Several Members raised the issue of the Why Stop Now? UK blueprint, which is where we slightly part company. Our review of progress on the UK’s position paper will happen in the early part of next year, and it is there that we will make our next decisions based on evidence. We think that just spending a lot of our resources to create another blueprint will be just that—using a lot of our resources—when we basically know what we need to do. We want to get on with working with international partners on implementation, rather than having to stop and bring all our resources back to create another plan. We want to work with stakeholders to ensure a robust and accountable analysis of DFID’s HIV results. We are still discussing the time frame because our review of our position paper needs to align with a number of other international processes. I am aware of the call for a blueprint, but I do not think it is necessarily the way we want to go. I apologise if that disappoints anyone. Indeed, I see the AIDS Consortium sitting in the Public Gallery, and I think I have shown my commitment. My first speech as a Minister was an address to the annual general meeting of the AIDS Consortium, which I have since met to discuss all the issues.

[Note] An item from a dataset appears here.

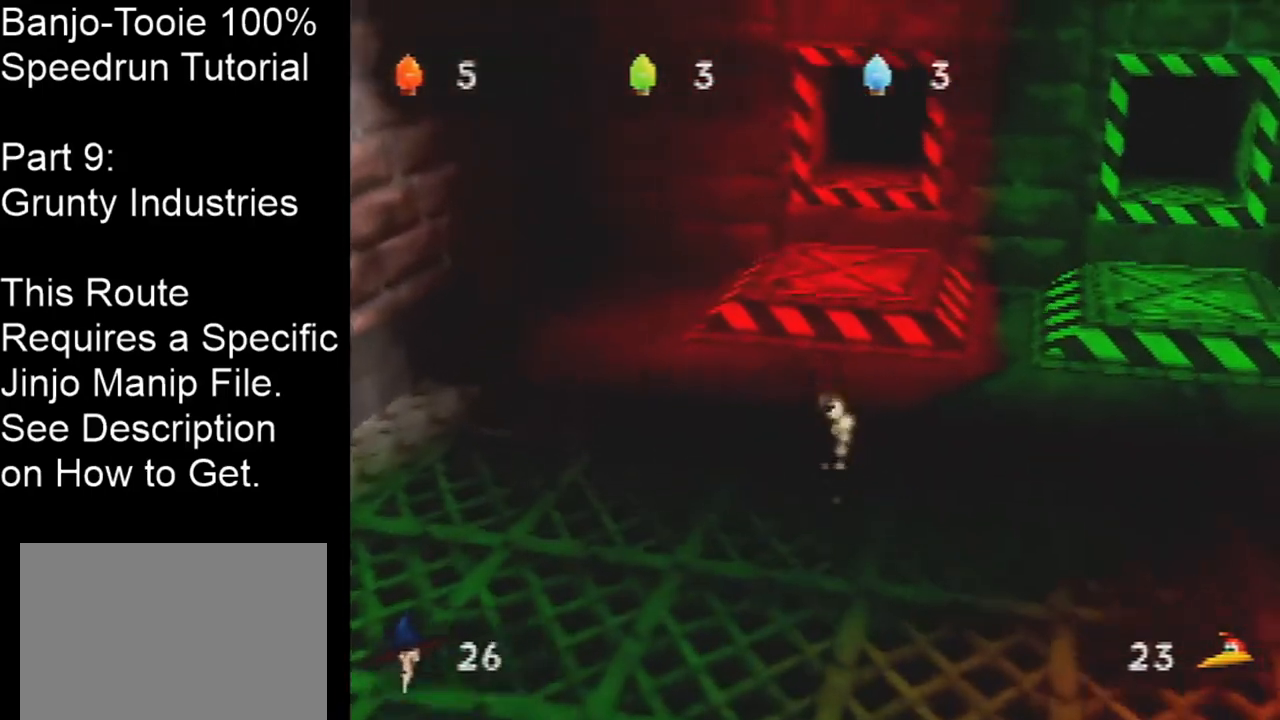
{"buttons": [], "left_stick": "down-right", "events": [[367, "left_stick", "up-right"], [501, "left_stick", "down-right"]]}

I must be quick, but a number of Members raised the issue of the relationship between HIV and tuberculosis. My right hon. Friend the Member for Arundel and South Downs (Nick Herbert), whom I used to work with at the Home Office, specifically raised that issue. TB is the leading cause of death for people living with HIV. DFID supports leadership among countries on integrated responses rooted in knowledge of local epidemics, with donor support harmonised in line with national plans to deliver quality integrated HIV, TB and reproductive health services, which was a call across the Chamber.
I acknowledge the two issues raised by my right hon. Friend on the TB REACH programme and on vaccination, both of which I will consider further. At the moment, DFID’s support for TB research includes £205 million to the Global Alliance for TB Drug Development and £14 million to the tropical disease research programme.
The hon. Member for Strangford (Jim Shannon) mentioned how condom use and circumcision have helped HIV prevention work in Swaziland and the rest of the world. I thank him for highlighting the challenges in Swaziland, and DFID agrees that a combination prevention approach, including condoms, male circumcision and education, is essential to an effective response.
I also mentioned how pharmaceutical companies in India are able to produce the same anti-HIV drugs more cheaply than companies in America. Without promoting any company over any other, does the Minister agree that, if cheap medication is available in India that is every bit as effective as other medication, we should be sourcing medication from India, given our DFID contribution to countries across the world?
I thank the hon. Gentleman. We have heard the point that he has made so well.
I thank all hon. Members who have spoken, particularly my hon. Friend the Member for Mid Derbyshire, who secured this important debate. It is heartening to see so many Members who genuinely hold HIV as a priority and will pursue the wonderful goal of zero infections.